Percepii il cedimento delle mie gambe. Chris era innamorato di me?
Non mi diede neanche il tempo di proferire parola, che si fiondò sulle mie labbra. Non era un bacio dolce, bensì era uno scontro disperato, come se si fosse appena liberato di un peso che lo schiacciava. E io lo ricambiai, perché provavo lo stesso per lui.

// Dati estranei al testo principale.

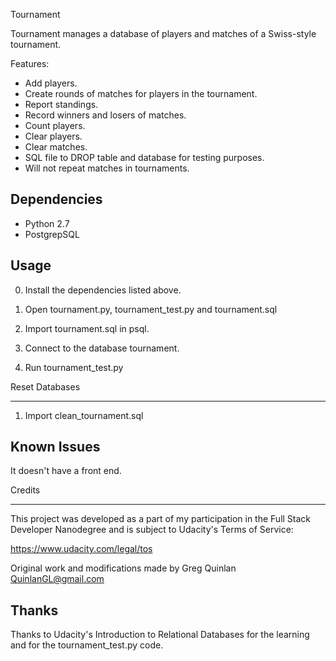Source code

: Tournament

Tournament manages a database of players and matches of a Swiss-style 
tournament. 

Features:
  * Add players.
  * Create rounds of matches for players in the tournament.
  * Report standings.
  * Record winners and losers of matches.
  * Count players.
  * Clear players.
  * Clear matches.
  * SQL file to DROP table and database for testing purposes.
  * Will not repeat matches in tournaments.


Dependencies
------------

  * Python 2.7
  * PostgrepSQL


Usage
-----

0) Install the dependencies listed above.

1) Open tournament.py, tournament_test.py and tournament.sql

2) Import tournament.sql in psql.

3) Connect to the database tournament.

3) Run tournament_test.py

Reset Databases
_______________

1. Import clean_tournament.sql

Known Issues
------------

It doesn't have a front end.



Credits
_______

This project was developed as a part of my participation in the Full Stack Developer Nanodegree and is subject to Udacity's Terms of Service:

https://www.udacity.com/legal/tos

Original work and modifications made by Greg Quinlan
QuinlanGL@gmail.com


Thanks
------

Thanks to Udacity's Introduction to Relational Databases for the learning and for the tournament_test.py code.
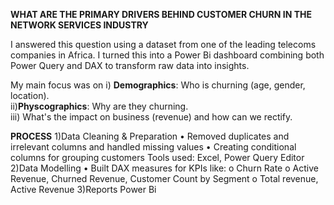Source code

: **WHAT ARE THE PRIMARY DRIVERS BEHIND CUSTOMER CHURN IN THE NETWORK SERVICES INDUSTRY**

I answered this question using a dataset from one of the leading telecoms companies in Africa. I turned this into a Power Bi dashboard combining both Power Query and DAX to transform raw data into insights.

My main focus was on 
i) **Demographics**: Who is churning (age, gender, location).  
ii)**Physcographics**: Why are they churning.  
iii) What's the impact on business (revenue) and how can we rectify.  

**PROCESS**
1)Data Cleaning & Preparation
      •	Removed duplicates and irrelevant columns and handled missing values
      •	Creating conditional columns for grouping customers
      Tools used: Excel, Power Query Editor 
2)Data Modelling
      •	Built DAX measures for KPIs like:
            o	Churn Rate 
            o	Active Revenue, Churned Revenue, Customer Count by Segment
            o	Total revenue, Active Revenue
3)Reports
      Power Bi 



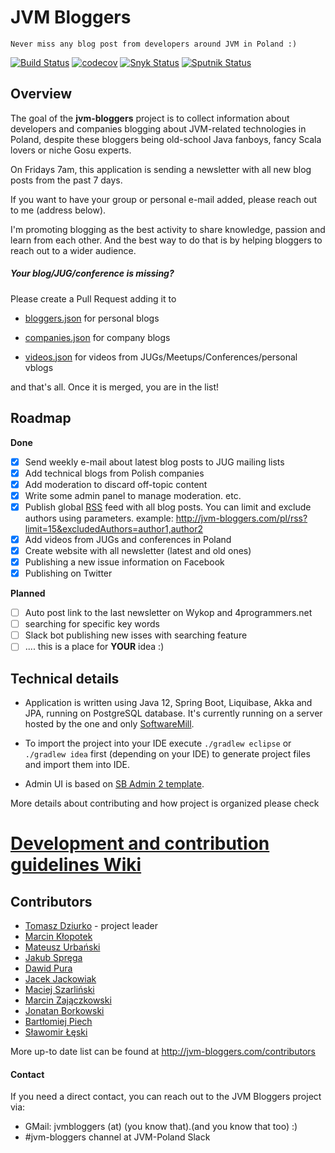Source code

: # JVM Bloggers

    Never miss any blog post from developers around JVM in Poland :)

[![Build Status](https://travis-ci.org/jvm-bloggers/jvm-bloggers.svg?branch=master)](https://travis-ci.org/jvm-bloggers/jvm-bloggers/branches) [![codecov](https://codecov.io/gh/jvm-bloggers/jvm-bloggers/branch/master/graph/badge.svg)](https://codecov.io/gh/jvm-bloggers/jvm-bloggers) [![Snyk Status](https://app.snyk.io/test/github/jvm-bloggers/jvm-bloggers/badge.svg)](https://app.snyk.io/test/github/jvm-bloggers/jvm-bloggers)
[![Sputnik Status](https://sputnik.ci/conf/badge)](https://sputnik.ci/app#/builds/jvm-bloggers/jvm-bloggers)

## Overview

The goal of the **jvm-bloggers** project is to collect information about developers and companies blogging about JVM-related technologies in Poland, despite these bloggers being old-school
Java fanboys, fancy Scala lovers or niche Gosu experts.

On Fridays 7am, this application is sending a newsletter with all new blog posts from the past 7 days.

If you want to have your group or personal e-mail added, please reach out to me (address below).

I'm promoting blogging as the best activity to share knowledge, passion and learn from each other. And the best way to do that is by helping bloggers to reach out to a wider audience.

##### Your blog/JUG/conference is missing?

Please create a Pull Request adding it to

* [bloggers.json](src/main/resources/blogs/bloggers.json) for personal blogs

* [companies.json](src/main/resources/blogs/companies.json) for company blogs

* [videos.json](src/main/resources/blogs/videos.json) for videos from JUGs/Meetups/Conferences/personal vblogs

and that's all. Once it is merged, you are in the list!

## Roadmap

__Done__

- [x] Send weekly e-mail about latest blog posts to JUG mailing lists
- [x] Add technical blogs from Polish companies
- [x] Add moderation to discard off-topic content
- [x] Write some admin panel to manage moderation. etc.
- [x] Publish global [RSS](http://jvm-bloggers.com/pl/rss) feed with all blog posts. You can limit and exclude authors using parameters. example: http://jvm-bloggers.com/pl/rss?limit=15&excludedAuthors=author1,author2
- [x] Add videos from JUGs and conferences in Poland
- [x] Create website with all newsletter (latest and old ones)
- [x] Publishing a new issue information on Facebook
- [x] Publishing on Twitter

__Planned__
- [ ] Auto post link to the last newsletter on Wykop and 4programmers.net
- [ ] searching for specific key words
- [ ] Slack bot publishing new isses with searching feature
- [ ] .... this is a place for __YOUR__ idea :)

## Technical details

* Application is written using Java 12, Spring Boot, Liquibase, Akka and JPA, running on PostgreSQL database. It's currently running on a server hosted by the one and only [SoftwareMill](http://SoftwareMill.com).

* To import the project into your IDE execute `./gradlew eclipse` or `./gradlew idea` first (depending on your IDE) to generate project files and import them into IDE.

* Admin UI is based on [SB Admin 2 template](https://startbootstrap.com/themes/sb-admin-2/).

More details about contributing and how project is organized please check

# [Development and contribution guidelines Wiki](https://github.com/jvm-bloggers/jvm-bloggers/wiki)

## Contributors

* [Tomasz Dziurko](http://tomaszdziurko.pl) - project leader
* [Marcin Kłopotek](https://github.com/goostleek)
* [Mateusz Urbański](https://github.com/matek2305)
* [Jakub Spręga](http://cslysy.github.io/)
* [Dawid Pura](https://github.com/puradawid)
* [Jacek Jackowiak](https://github.com/airborn)
* [Maciej Szarliński](https://github.com/mszarlinski)
* [Marcin Zajączkowski](https://solidsoft.wordpress.com/)
* [Jonatan Borkowski](https://github.com/jborkowski)
* [Bartłomiej Piech](https://github.com/delor)
* [Sławomir Łęski](https://github.com/sleski)

More up-to date list can be found at http://jvm-bloggers.com/contributors

#### Contact

If you need a direct contact, you can reach out to the JVM Bloggers project via:

* GMail: jvmbloggers (at) (you know that).(and you know that too) :)
* \#jvm-bloggers channel at JVM-Poland Slack

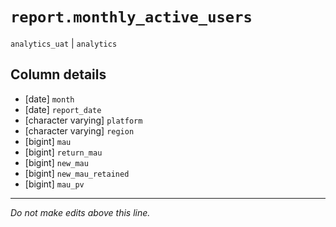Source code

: # `report.monthly_active_users`
`analytics_uat` | `analytics`

## Column details
* [date]      `month`
* [date]      `report_date`
* [character varying] `platform`
* [character varying] `region`
* [bigint]    `mau`
* [bigint]    `return_mau`
* [bigint]    `new_mau`
* [bigint]    `new_mau_retained`
* [bigint]    `mau_pv`

-------------------------------------------------------------------------------
*Do not make edits above this line.*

«Sai, ho passato anni, addirittura secoli, provando un vuoto dentro di me. Un vuoto che non riuscivo a capire perché esistesse e che non riuscivo a colmare. Di mattina, quando il sole brillava in cielo. Durante il crepuscolo, quando il sole ci abbandonava e di notte, quando le stelle danzavano. Pensavo in continuazione a quel vuoto. Era una sensazione inusuale e opprimente, quasi... triste» mi sussurrò a fior di labbra, dopo essersi staccato da me. «Eri tu, Iria. Eri tu quel vuoto che sentivo, quella parte che mi mancava. Il tuo ricordo era svanito, ma il mio cuore e la mia anima ti ricordavano, ti amavano. Non hanno mai smesso di farlo.»
Non mi importava se ero una creatura mortale e lui no. L'unica cosa rilevante era di essere finalmente appagata e contenta dopo tanti anni.
E con Chris lo ero. Lui era la mia felicità ritrovata.